Math stats not adding up

St. John’s — Why are Antigua & Barbuda’s primary and college students excelling in math, while secondary students are faltering?

This is the “dilemma” education stakeholders were attempting to answer and remedy when the Caribbean Secondary Education Certificate results were released yesterday at the National Archives building.

“We have to find some answers as to why this is happening… This is a question and issue that we have to grapple with and solve, ” Education Minister Dr Jacqui Quinn Leandro said.

In the May/June sitting of the CSEC, there was a 27 per cent pass rate in math — a two per cent slippage from last year. According to Dr Leandro, regionally there has been a three per cent drop in mathematics.

The minster went on to say that the phenomena is “of grave concern” to the education ministry, saying: “While individual schools performed exceptionally well in math, the overall country performance leaves much to be desired.”

However, education officer in charge of mathematics, Caron Weston, said that the poor academic preparation of teachers is one major reason why the students have been faltering in mathematics.

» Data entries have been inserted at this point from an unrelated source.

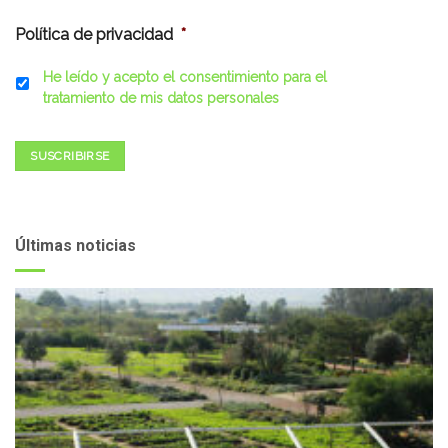
Política de privacidad
*
He leído y acepto el consentimiento para el
tratamiento de mis datos personales
SUSCRIBIRSE
Últimas noticias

Revealing that a “needs assessment” found that, out of the 75 government secondary teachers instructing math, only three hold a math degree.

“We need to make certain that we have quality teachers teaching the subject and that is where it is going to start,” Weston said.

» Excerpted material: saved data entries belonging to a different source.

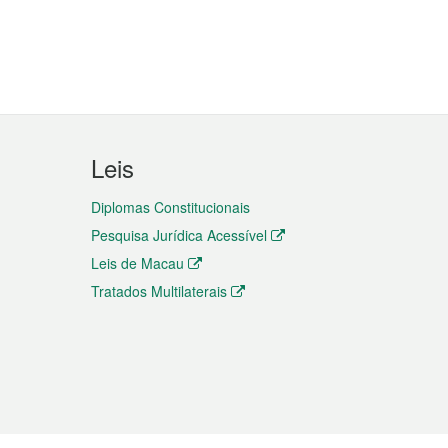
Leis
Diplomas Constitucionais
Pesquisa Jurídica Acessível
Leis de Macau
Tratados Multilaterais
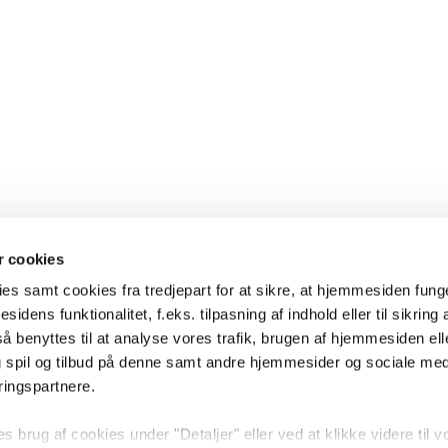
 cookies
es samt cookies fra tredjepart for at sikre, at hjemmesiden fung
sidens funktionalitet, f.eks. tilpasning af indhold eller til sikring 
 benyttes til at analyse vores trafik, brugen af hjemmesiden eller
 spil og tilbud på denne samt andre hjemmesider og sociale me
ringspartnere.
brug af cookies under "Detaljer" eller ved at klikke videre til v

She noted that additional teacher training had already begun, starting with a recent workshop held this summer. (Antigua Observer)

2 Responses to Math stats not adding up

  1. Hezekiah Lewis August 21, 2012 at 12:07 am

    Ministry of Education officials seem to have one answer to every problem that faces the schools and student performance: teachers. Whatever the question, the all-encompassing answer seems to be: teachers.

    Well, it is high time that these officials stop pretending that they have education as a priority and as a national issue, devoid of the insipid, political noises. It is very disheartening to hear government officials using the same convenient trite gobbledygook to excuse their failure to think deeply about the issue of education and to consult honestly with the true experts in education, the teachers.

    As the system is structured right now, the teachers are at the bottom of the very hierarchical educational structure and they are required to accept, without question, every directive from people who have long forgotten what it was to be a teacher or from people who have never had any desire to teach, but who are sure they are better teachers than the teacher who has to teach 40 unruly and indiscipline students.

    It is always very easy to talk negatively about teachers while sitting at your desk in an air conditioned room while earning three or four or even five times as much as the class room teacher.

    It is the easiest thing to criticise a teacher when at the start of every year, school supplies are weeks late; while repairs to school promises have not been done and while critical staffing problems receive little considerations for months.
    Let us stop the finger pointing and ask a teacher who is honestly committed to improving education in all areas, but especially in mathematics.

    We have done the usual inanities for decades; let us now make a genuine effort, including adequate funding, to improve education in Antigua and Barbuda and the region, as a whole. It is time!

    Reply
  2. Hezekiah Lewis August 21, 2012 at 12:43 am

    Ministry of Education officials seem to have one answer to every problem that faces the schools and student performance: teachers. Whatever the question, the all-encompassing answer seems to be: teachers.

    Well, it is high time that these officials stop pretending that they have education as a priority and as a national issue, devoid of the insipid, political noises. It is very disheartening to hear government officials using the same convenient trite gobbledygook to excuse their failure to think deeply about the issue of education and to consult honestly with the true experts in education, the teachers.

    As the system is structured right now, the teachers are at the bottom of the very hierarchical educational structure and they are required to accept, without question, every directive from people who have long forgotten what it was to be a teacher or from people who have never had any desire to teach, but who are sure they are better teachers than the teacher who has to teach 40 unruly and indiscipline students.

    It is always very easy to talk negatively about teachers while sitting at your desk in an air conditioned room while earning three or four or even five times as much as the class room teacher.

    It is the easiest thing to criticise a teacher when at the start of every year, school supplies are weeks late; while repairs to school promises have not been done and while critical staffing problems receive little considerations for months.

    Let us stop the finger pointing and ask a teacher who is honestly committed to improving education in all areas, but especially in mathematics.

    We have done the usual inanities for decades; let us now make a genuine effort, including adequate funding, to improve education in Antigua and Barbuda and the region, as a whole. It is time!